KEI filed its opposition on October 6, arguing that Scarlet TCR doesn’t need any incentive to develop a drug that’s already in NIH-funded trials. “There is no case to argue that the NIH needs to grant worldwide life-of-patent exclusive licenses to get this treatment onto the market,” the formal opposition letter states.
Instead, KEI proposes, the NIH could apply for FDA approval itself, and license the drug to multiple different drug companies on nonexclusive licenses. This would “ensure that the technology is available and affordable,” according to the opposition letter. It would also create a precedent, which could get drugs to market for a fraction of the price of a monopoly patented medication.

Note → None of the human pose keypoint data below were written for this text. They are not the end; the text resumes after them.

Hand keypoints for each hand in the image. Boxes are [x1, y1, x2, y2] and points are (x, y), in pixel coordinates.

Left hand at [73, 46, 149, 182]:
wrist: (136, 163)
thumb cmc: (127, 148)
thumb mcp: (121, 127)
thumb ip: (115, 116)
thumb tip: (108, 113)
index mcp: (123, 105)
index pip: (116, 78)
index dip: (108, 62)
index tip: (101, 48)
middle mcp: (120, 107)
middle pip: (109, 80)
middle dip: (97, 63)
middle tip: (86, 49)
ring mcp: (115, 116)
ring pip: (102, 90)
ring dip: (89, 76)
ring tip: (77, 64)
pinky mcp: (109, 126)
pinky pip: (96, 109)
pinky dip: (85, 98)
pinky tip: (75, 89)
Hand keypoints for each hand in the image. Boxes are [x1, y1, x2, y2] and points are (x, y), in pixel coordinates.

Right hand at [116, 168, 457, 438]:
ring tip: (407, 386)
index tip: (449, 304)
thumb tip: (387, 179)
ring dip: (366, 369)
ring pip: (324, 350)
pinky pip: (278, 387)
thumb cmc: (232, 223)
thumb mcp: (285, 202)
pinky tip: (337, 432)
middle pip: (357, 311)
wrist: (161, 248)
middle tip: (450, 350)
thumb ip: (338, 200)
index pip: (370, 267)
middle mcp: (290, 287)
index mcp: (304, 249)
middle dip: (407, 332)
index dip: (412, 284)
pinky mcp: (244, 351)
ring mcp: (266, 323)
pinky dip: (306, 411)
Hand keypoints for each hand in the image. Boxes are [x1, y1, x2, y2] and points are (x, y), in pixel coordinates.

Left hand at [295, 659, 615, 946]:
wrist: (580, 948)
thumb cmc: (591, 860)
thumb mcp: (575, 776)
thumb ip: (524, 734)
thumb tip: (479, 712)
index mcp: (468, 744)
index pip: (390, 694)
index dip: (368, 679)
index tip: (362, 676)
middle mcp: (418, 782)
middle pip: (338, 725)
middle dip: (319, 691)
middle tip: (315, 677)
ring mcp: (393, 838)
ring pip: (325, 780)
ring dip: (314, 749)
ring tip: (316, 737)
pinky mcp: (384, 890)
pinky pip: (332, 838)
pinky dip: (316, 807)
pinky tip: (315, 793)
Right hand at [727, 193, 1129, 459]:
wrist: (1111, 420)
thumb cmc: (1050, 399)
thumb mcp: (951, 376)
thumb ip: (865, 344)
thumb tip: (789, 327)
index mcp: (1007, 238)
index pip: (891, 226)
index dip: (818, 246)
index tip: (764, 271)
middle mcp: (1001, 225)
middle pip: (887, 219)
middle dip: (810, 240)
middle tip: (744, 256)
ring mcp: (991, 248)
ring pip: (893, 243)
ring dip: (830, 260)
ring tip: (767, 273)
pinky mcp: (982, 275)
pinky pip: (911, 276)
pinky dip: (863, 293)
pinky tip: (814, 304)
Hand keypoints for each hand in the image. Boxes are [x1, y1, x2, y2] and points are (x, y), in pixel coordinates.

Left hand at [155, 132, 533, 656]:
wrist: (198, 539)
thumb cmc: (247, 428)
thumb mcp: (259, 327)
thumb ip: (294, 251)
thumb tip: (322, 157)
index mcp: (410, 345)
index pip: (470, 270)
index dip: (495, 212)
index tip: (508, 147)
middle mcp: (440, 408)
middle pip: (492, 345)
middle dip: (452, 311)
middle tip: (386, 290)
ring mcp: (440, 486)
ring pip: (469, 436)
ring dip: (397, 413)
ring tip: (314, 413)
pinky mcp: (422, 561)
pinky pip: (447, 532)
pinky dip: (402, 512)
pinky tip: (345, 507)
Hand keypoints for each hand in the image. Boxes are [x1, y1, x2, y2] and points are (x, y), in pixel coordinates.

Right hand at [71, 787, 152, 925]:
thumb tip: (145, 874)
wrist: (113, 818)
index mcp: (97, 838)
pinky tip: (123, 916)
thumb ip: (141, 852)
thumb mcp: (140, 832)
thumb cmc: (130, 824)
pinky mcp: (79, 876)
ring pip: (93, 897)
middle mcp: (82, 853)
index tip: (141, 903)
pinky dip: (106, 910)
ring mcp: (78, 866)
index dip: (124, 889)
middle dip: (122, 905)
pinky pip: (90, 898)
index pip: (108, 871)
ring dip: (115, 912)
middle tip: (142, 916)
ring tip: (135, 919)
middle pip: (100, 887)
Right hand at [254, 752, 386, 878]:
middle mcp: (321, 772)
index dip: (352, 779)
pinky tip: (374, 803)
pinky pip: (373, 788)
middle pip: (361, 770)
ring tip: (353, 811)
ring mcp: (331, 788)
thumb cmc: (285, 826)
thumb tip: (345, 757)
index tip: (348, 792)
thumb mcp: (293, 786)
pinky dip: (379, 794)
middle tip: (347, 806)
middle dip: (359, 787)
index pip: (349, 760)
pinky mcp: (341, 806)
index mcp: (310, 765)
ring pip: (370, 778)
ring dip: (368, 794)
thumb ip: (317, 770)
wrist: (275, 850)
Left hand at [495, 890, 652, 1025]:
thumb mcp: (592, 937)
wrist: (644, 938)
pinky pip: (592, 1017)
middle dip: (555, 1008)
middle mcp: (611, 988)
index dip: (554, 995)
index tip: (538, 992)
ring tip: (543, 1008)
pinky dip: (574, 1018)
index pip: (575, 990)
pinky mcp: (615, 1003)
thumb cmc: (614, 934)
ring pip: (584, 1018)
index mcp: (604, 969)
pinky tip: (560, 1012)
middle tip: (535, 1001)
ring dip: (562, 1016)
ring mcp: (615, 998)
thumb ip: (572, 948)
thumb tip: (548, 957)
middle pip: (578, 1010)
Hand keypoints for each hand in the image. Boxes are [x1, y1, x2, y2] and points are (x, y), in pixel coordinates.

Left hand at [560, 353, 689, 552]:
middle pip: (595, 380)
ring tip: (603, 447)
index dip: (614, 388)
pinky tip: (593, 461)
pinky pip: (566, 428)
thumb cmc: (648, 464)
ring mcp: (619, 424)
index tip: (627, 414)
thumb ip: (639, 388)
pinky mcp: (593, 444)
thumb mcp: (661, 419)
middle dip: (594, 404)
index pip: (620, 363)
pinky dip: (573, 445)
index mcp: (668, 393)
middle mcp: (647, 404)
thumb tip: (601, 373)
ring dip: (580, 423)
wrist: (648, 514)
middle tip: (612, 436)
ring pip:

Cancer drugs are already known to be exorbitantly expensive, and a drug with an exclusive license is likely to follow that trend. The NIH did not answer a question about whether it takes into account affordability and access when making licensing decisions.
“While making former NCI employees extremely wealthy, even billionaires, may seem like a good cause at the NIH, it imposes huge fiscal costs on the rest of us,” KEI writes.
The office of Sen. Bernie Sanders (I-VT), who chairs the Senate HELP Committee, did not respond when asked if the Scarlet TCR license would be an issue in congressional hearings. As the National Cancer Institute director, Bertagnolli ran the agency where Hinrichs developed the treatment.
Love wants to know how much a monopoly license will cost patients, and why the NIH didn’t just wait until the results of the Phase II trial to decide on exclusivity. He hopes that senators will ask Bertagnolli if she will explore a nonexclusive patent strategy.
If senators don’t bring up the Scarlet TCR case, it will be harder for the public to stop the granting of a license. “It’s a gold-mine drug,” said Love. “Once you create a monopoly, it’s really hard to claw it back.”